To extract the small change in body fat from the much larger day to day variation in weight that's largely a consequence of water flowing in and out of the rubber bag, we need to find the trend beneath all the daily variations: the long term direction of weight. But this is hardly a new problem; stock and commodity speculators have been doing this for over a century.
Here's the kind of raw data a stock trader looks at. This is a chart of the daily closing price of the stock of Autodesk, Inc., the company I founded, in the eventful year of 1987. That year saw Autodesk hit all-time highs, get clobbered by the Crash of '87, then begin a slow recovery as the year ended (which eventually carried it to a high of $60/share in 1990).
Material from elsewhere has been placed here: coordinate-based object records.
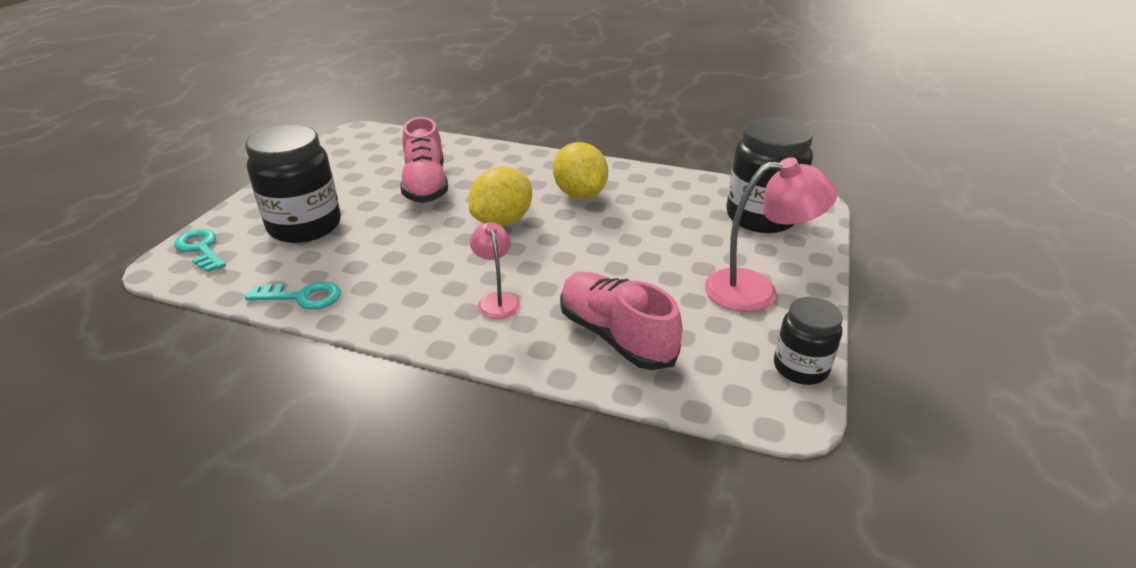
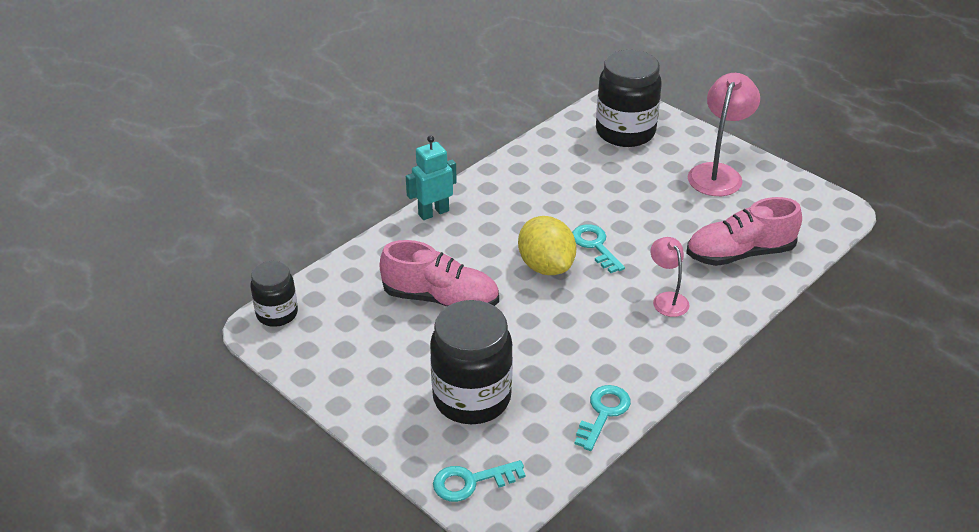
camera: 65 degrees left, 5 degrees up
pink lamp [470,222,520,319] -> pink lamp turned 60 degrees clockwise [650,237,690,317]
yellow lemon [553,142,608,199] -> none
black jar [774,297,843,385] -> black jar moved to [250,261,298,327]
none -> turquoise robot [406,135,457,220]
none -> turquoise key [572,224,625,273]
The price action of Autodesk in 1987 was more clearcut than in most years, yet an investor who looked at each day's price as it was quoted in the paper would suffer the same kind of ups and downs as Dexter endured throughout his diet. The most common technique for extracting an underlying trend from daily price data is a moving average. Here's a moving average view of Autodesk stock in 1987. The moving average is the red line; the daily stock price is shown in black.
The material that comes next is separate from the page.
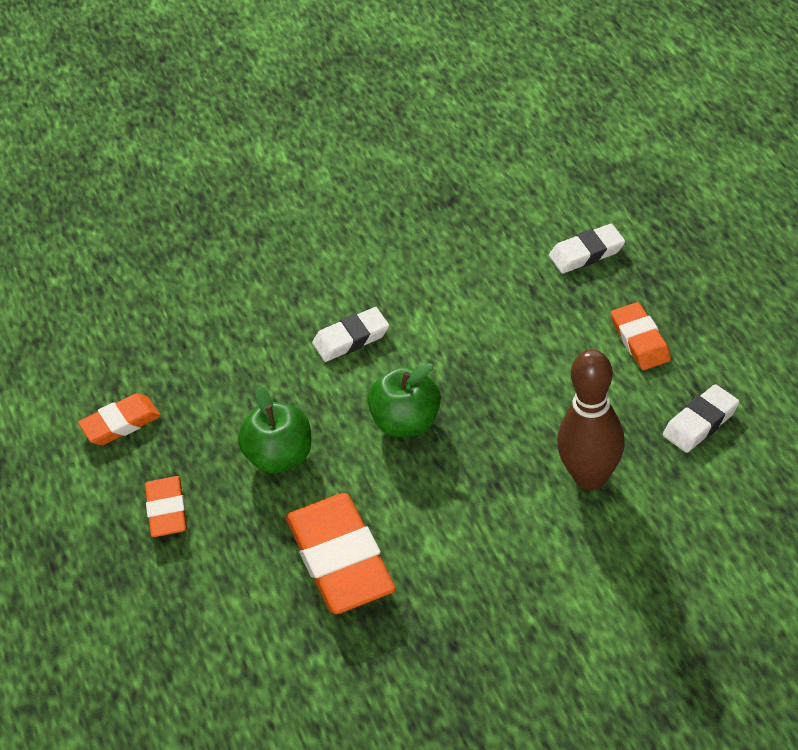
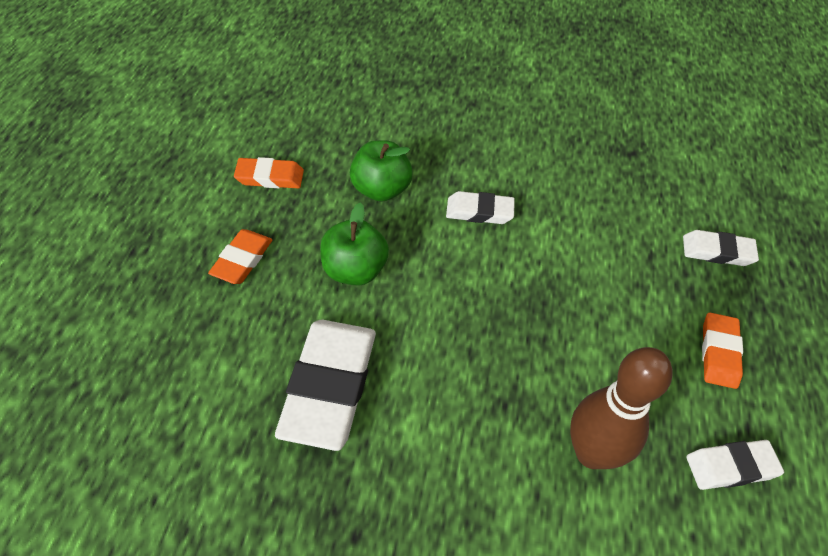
camera: 25 degrees right, 5 degrees up
orange eraser [286,493,396,614] -> white eraser [275,320,376,451]
green apple [367,363,441,437] -> green apple moved to [350,140,413,202]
The moving average has distilled the trend from the daily price fluctuations. The six major up and down trends of the year are now readily apparent. If you'd owned the stock only while the moving average was rising you'd have ended the year with a tidy profit, notwithstanding having your gains from August through October wiped out in a single day by the Crash. (Whether price charts and moving averages can predict the future price of a stock or commodity is controversial; many speculators swear by them and have profits to show for it while the majority of economists believe it's all nonsense. Here we aren't trying to predict anything; we're using a moving average solely to clear away the day to day clutter in order to see larger, long term changes. Nobody disputes the validity of moving averages for this; they are so used in many areas, for example, plotting an airplane's course from a series of radar returns.)